3. Optimization Strategy:

  • During this labeling phase, I adopted a systematic strategy to mitigate the recurrence of previously observed issues, particularly the repetitive copyright statements. Consequently, this dataset, though numbering 4,000 examples, effectively offers the richness of approximately 6,000 to 7,000 samples when benchmarked against the former labeling methodology.

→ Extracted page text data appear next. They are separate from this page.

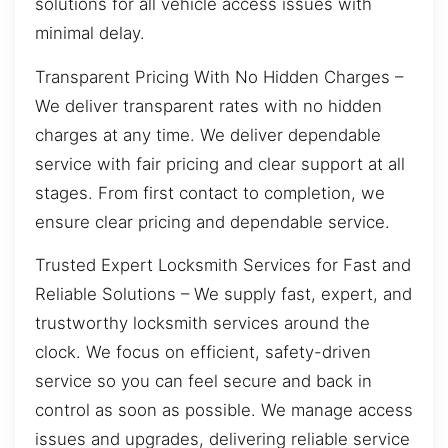
solutions for all vehicle access issues with
minimal delay.
Transparent Pricing With No Hidden Charges –
We deliver transparent rates with no hidden
charges at any time. We deliver dependable
service with fair pricing and clear support at all
stages. From first contact to completion, we
ensure clear pricing and dependable service.
Trusted Expert Locksmith Services for Fast and
Reliable Solutions – We supply fast, expert, and
trustworthy locksmith services around the
clock. We focus on efficient, safety-driven
service so you can feel secure and back in
control as soon as possible. We manage access
issues and upgrades, delivering reliable service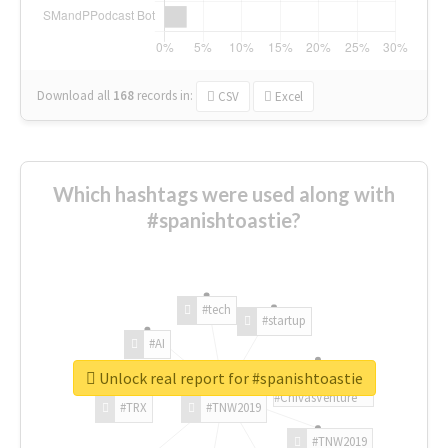
Download all
168
records
in:
CSV
Excel
Which hashtags were used along with
#spanishtoastie?
#tech
#startup
#AI
Unlock real report for #spanishtoastie
#ChivasVenture
#TRX
#TNW2019
#TNW2019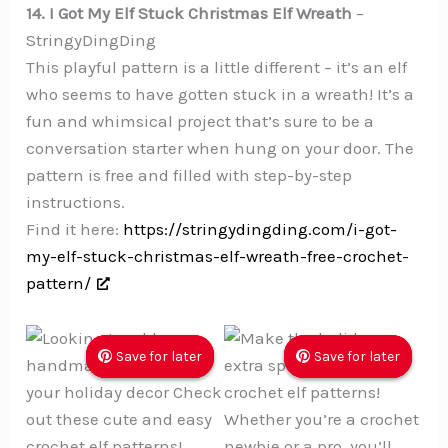
14. I Got My Elf Stuck Christmas Elf Wreath
–
StringyDingDing
This playful pattern is a little different – it’s an elf
who seems to have gotten stuck in a wreath! It’s a
fun and whimsical project that’s sure to be a
conversation starter when hung on your door. The
pattern is free and filled with step-by-step
instructions.
Find it here:
https://stringydingding.com/i-got-
my-elf-stuck-christmas-elf-wreath-free-crochet-
pattern/
Save for later
Save for later
Save for later
Save for later
Save for later
Save for later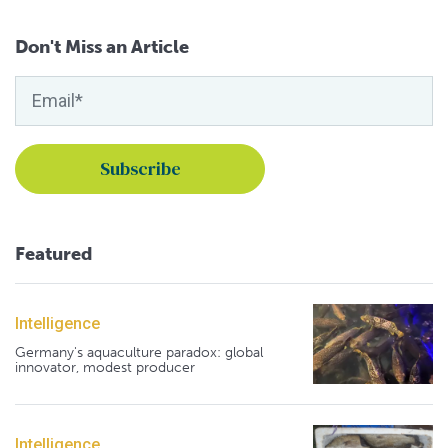
Don't Miss an Article
Featured
Intelligence
Germany's aquaculture paradox: global
innovator, modest producer
Intelligence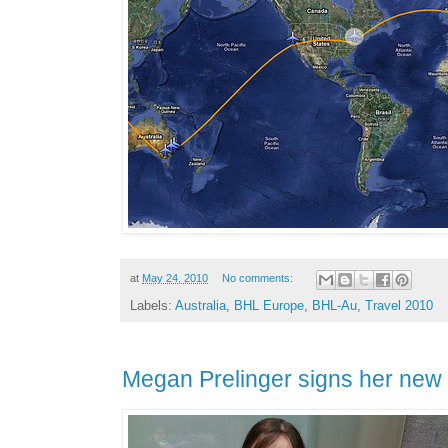
at
May 24, 2010
No comments:
Labels:
Australia
,
BHL Europe
,
BHL-Au
,
Travel 2010
Megan Prelinger signs her new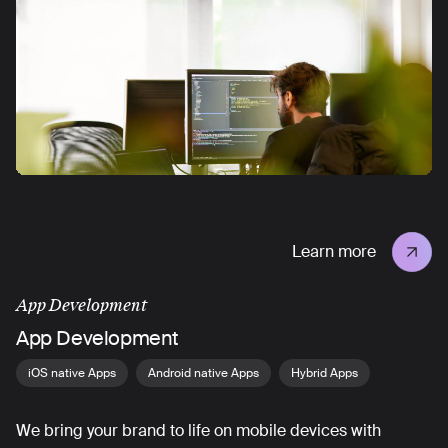
Learn more
App Development
App Development
iOS native Apps
Android native Apps
Hybrid Apps
We bring your brand to life on mobile devices with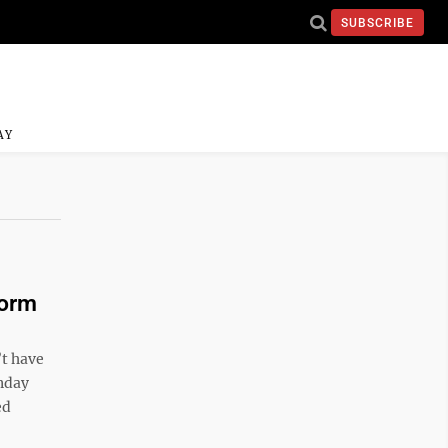
SUBSCRIBE
AY
torm
’t have
onday
ed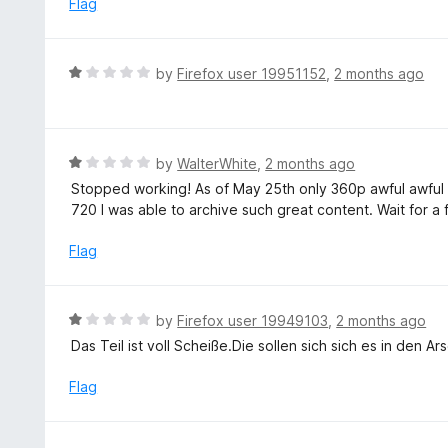
Flag
5
d
1
o
R
by
Firefox user 19951152
,
2 months ago
u
a
t
t
o
e
f
d
R
by
WalterWhite
,
2 months ago
5
1
a
Stopped working! As of May 25th only 360p awful awful q
o
t
720 I was able to archive such great content. Wait for a f
u
e
t
d
Flag
o
1
f
o
5
u
R
by
Firefox user 19949103
,
2 months ago
t
a
Das Teil ist voll Scheiße.Die sollen sich sich es in den A
o
t
f
e
Flag
5
d
1
o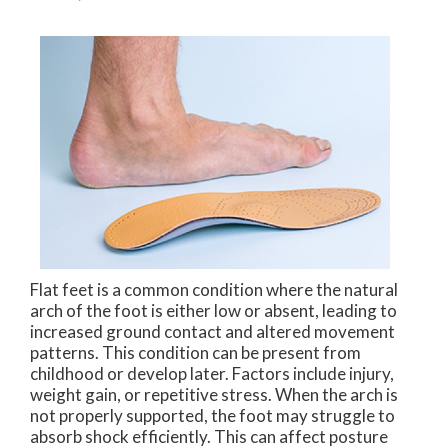
Flat feet is a common condition where the natural
arch of the foot is either low or absent, leading to
increased ground contact and altered movement
patterns. This condition can be present from
childhood or develop later. Factors include injury,
weight gain, or repetitive stress. When the arch is
not properly supported, the foot may struggle to
absorb shock efficiently. This can affect posture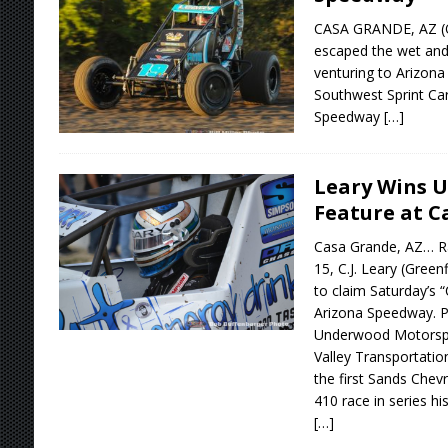
CASA GRANDE, AZ (Oc
escaped the wet and 
venturing to Arizon
Southwest Sprint Car
Speedway
[…]
Leary Wins 
Feature at C
Casa Grande, AZ… Ra
15, C.J. Leary (Greenf
to claim Saturday’s “
Arizona Speedway. Pi
Underwood Motorspor
Valley Transportatio
the first Sands Chev
410 race in series his
[…]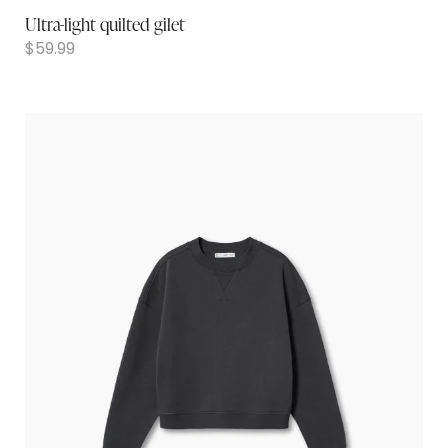
Ultra-light quilted gilet
$
59.99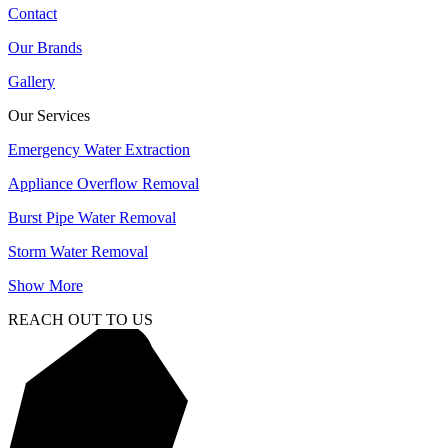
Contact
Our Brands
Gallery
Our Services
Emergency Water Extraction
Appliance Overflow Removal
Burst Pipe Water Removal
Storm Water Removal
Show More
REACH OUT TO US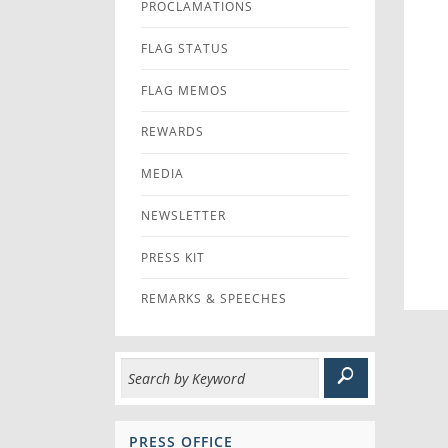
PROCLAMATIONS
FLAG STATUS
FLAG MEMOS
REWARDS
MEDIA
NEWSLETTER
PRESS KIT
REMARKS & SPEECHES
PRESS OFFICE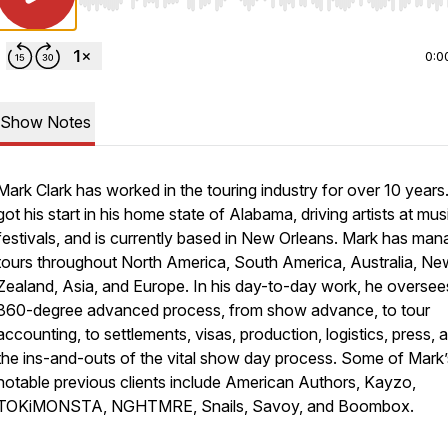
Use Left/Right to seek, Home/End to jump to start o
0:0
Show Notes
Mark Clark has worked in the touring industry for over 10 years
got his start in his home state of Alabama, driving artists at mus
festivals, and is currently based in New Orleans. Mark has ma
tours throughout North America, South America, Australia, Ne
Zealand, Asia, and Europe. In his day-to-day work, he oversee
360-degree advanced process, from show advance, to tour
accounting, to settlements, visas, production, logistics, press, a
the ins-and-outs of the vital show day process. Some of Mark’
notable previous clients include American Authors, Kayzo,
TOKiMONSTA, NGHTMRE, Snails, Savoy, and Boombox.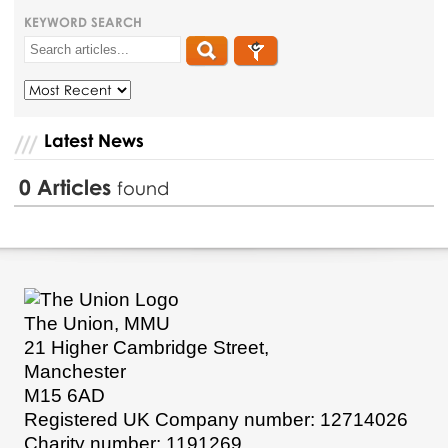
KEYWORD SEARCH
Latest News
0
Articles
found
The Union, MMU
21 Higher Cambridge Street,
Manchester
M15 6AD
Registered UK Company number: 12714026
Charity number: 1191269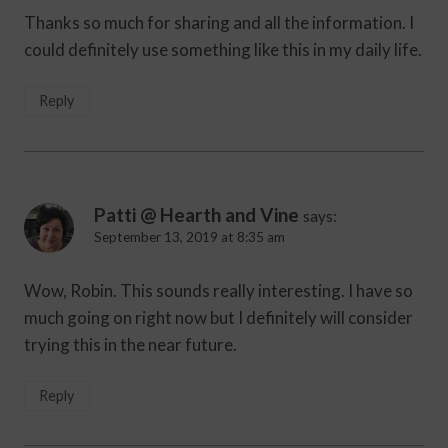
Thanks so much for sharing and all the information. I
could definitely use something like this in my daily life.
Reply
Patti @ Hearth and Vine
says:
September 13, 2019 at 8:35 am
Wow, Robin. This sounds really interesting. I have so
much going on right now but I definitely will consider
trying this in the near future.
Reply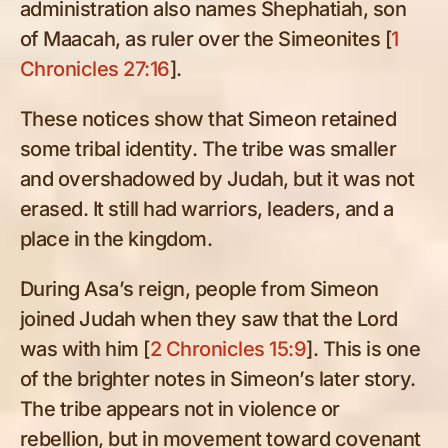
administration also names Shephatiah, son
of Maacah, as ruler over the Simeonites [
1
Chronicles 27:16
].
These notices show that Simeon retained
some tribal identity. The tribe was smaller
and overshadowed by Judah, but it was not
erased. It still had warriors, leaders, and a
place in the kingdom.
During Asa’s reign, people from Simeon
joined Judah when they saw that the Lord
was with him [
2 Chronicles 15:9
]. This is one
of the brighter notes in Simeon’s later story.
The tribe appears not in violence or
rebellion, but in movement toward covenant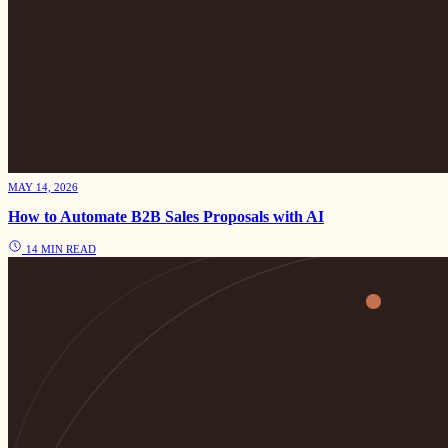
MAY 14, 2026
How to Automate B2B Sales Proposals with AI
14 MIN READ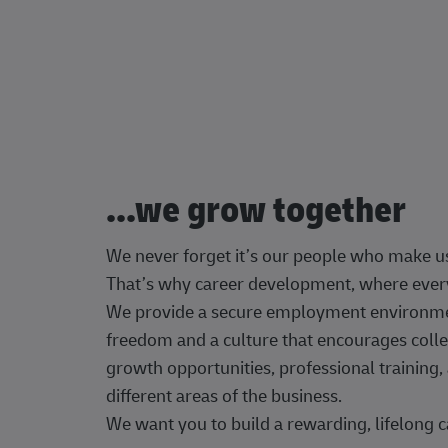
...we grow together
We never forget it’s our people who make u
That’s why career development, where every
We provide a secure employment environment
freedom and a culture that encourages colle
growth opportunities, professional trainin
different areas of the business.
We want you to build a rewarding, lifelong c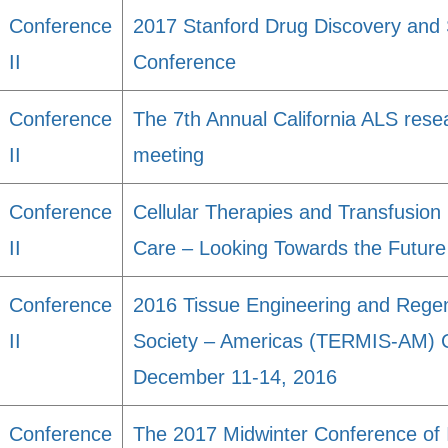
Conference
2017 Stanford Drug Discovery and 
II
Conference
Conference
The 7th Annual California ALS res
II
meeting
Conference
Cellular Therapies and Transfusion 
II
Care – Looking Towards the Future
Conference
2016 Tissue Engineering and Regene
II
Society – Americas (TERMIS-AM) C
December 11-14, 2016
Conference
The 2017 Midwinter Conference of 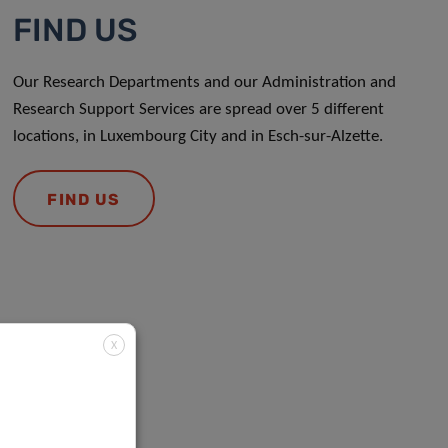
FIND US
Our Research Departments and our Administration and
Research Support Services are spread over 5 different
locations, in Luxembourg City and in Esch-sur-Alzette.
FIND US
X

4. Putting the Model to Test:

  • I decided to evaluate the refined model on new datasets - copyrights from ansible, cassandra, and vscode repositories:
  • Ansible: Here, the results were mixed. While the model performed reasonably in some cases, it exhibited challenges in accurately identifying GNU license instances:
    1. 'Copyright (C) 2007 Free Software Foundation, Inc. <https://fsf.org/>' Everyone is permitted to copy and distribute verbatim copies of this license document, but changing it is not allowed.
    2. Copyright 2019 Ansible Project GNU General Public License v3.0+ (see COPYING or https://www.gnu.org/licenses/gpl-3.0.txt)
    3. (c) 2014, James Tanner <tanner.jc@gmail.com>
    4. (c) 2017 Ansible Project GNU General Public License v3.0+ (see COPYING or https://www.gnu.org/licenses/gpl-3.0.txt) from __future__ import (absolute_import, division, print_function) metaclass__ = type
    5. (c) 2013, bleader Written by bleader <bleader@ratonland.org> Based on pkgin module written by Shaun Zinck that was based on pacman module written by Afterburn <https://github.com/afterburn> that was based on apt module written by Matthew Williams <matthew@flowrout>
  • Cassandra: Again, the model demonstrated varied performance. While it succeeded in some instances, it missed out on others, particularly the ones with repeated patterns:
    1. (c) 2005, 2014 jQuery Foundation, Inc. | jquery.org/license */
    2. (c) Steven Levithan <stevenlevithan.com> MIT License
    3. Copyright 2005-2008 The Android Open Source Project This product includes software developed as part of The Android Open Source Project (http://source.android.com).
    4. Copyright © 2020 Jeff Carpenter, Eben Hewitt. All rights reserved. Used with permission._
    5. Copyright &amp;copy; 2009- The Apache Software Foundation " useexternalfile="yes" encoding="UTF-8" failonerror="false" maxmemory="256m" additionalparam="${jdk11plus-javadoc-exports}"> filesets/> javadoc> fail message="javadoc failed"> condition>
    6. © 2018 DataStax", "", "\n", "\0", "\0\0", "\001", "0", "0\0", "00", "1") forEach(stringConsumer)
    7. copyright to Philip Koopman , which he licenses under the Creative Commons Attribution 4.0 International License (https://creativecommons.org/licenses/by/4.0)
    8. Copyright (c) 1998 Hewlett-Packard CompanydescsRGB IEC61966-2.1sRGB IEC61966-2.1XYZ óQ ÌXYZ XYZ o¢8õXYZ b·ÚXYZ $ ¶ÏdescIEC http://www.iec.chIEC
  • VScode: A similar trend was observed here. Some instances were accurately identified, whereas others were overlooked:
    1. Copyright (c) Microsoft Corporation. All rights reserved. Licensed under the MIT License. See License.txt in the project root for license information.
    2. Copyright (c) textmate-diff.tmbundle project authors",
    3. copyrightCopyright Apple Inc., 2016Èô(FtEXticc:descriptionDisplay ¸IEND®B
    4. Copyright (c) 2002-2020 K.Kosako <kkosako0@gmail.com> ", All rights reserved.",
    5. Copyright (C) Microsoft Corporation. All rights reserved. ± t Copyright (C) Microsoft Corporation. All rights reserved. lÿü ÿü C=------------------------------------------------------------- ±
    6. Copyright (c) 2011 Fabrice Bellard The original design remains. The terminal itself has been extended to include xterm CSI codes, among other features .
    7. Copyright © 2015 W3C® (MIT, ERCIM, Keio, Beihang) . This software or document includes material copied ", from or derived from HTML 5.1 W3C Working Draft (http://www.w3.org/TR/2015/WD-html51-20151008/.)",
  • Feedback Session: After showcasing these outcomes to Kaushlendra, he articulated that the model would greatly benefit from an even more expansive dataset. A corpus larger than the current 4,000 examples is essential for the model to effectively generalize across diverse variations.

Conclusion and further plans:

1. Decluttering Improvements

  • Improve the decluttering model as much as I can while working on the documentation

2. Documentation

  • Work on finilzating the weekly documentation as GSoC is coming to an end.
  • Start working on the GSoC final report.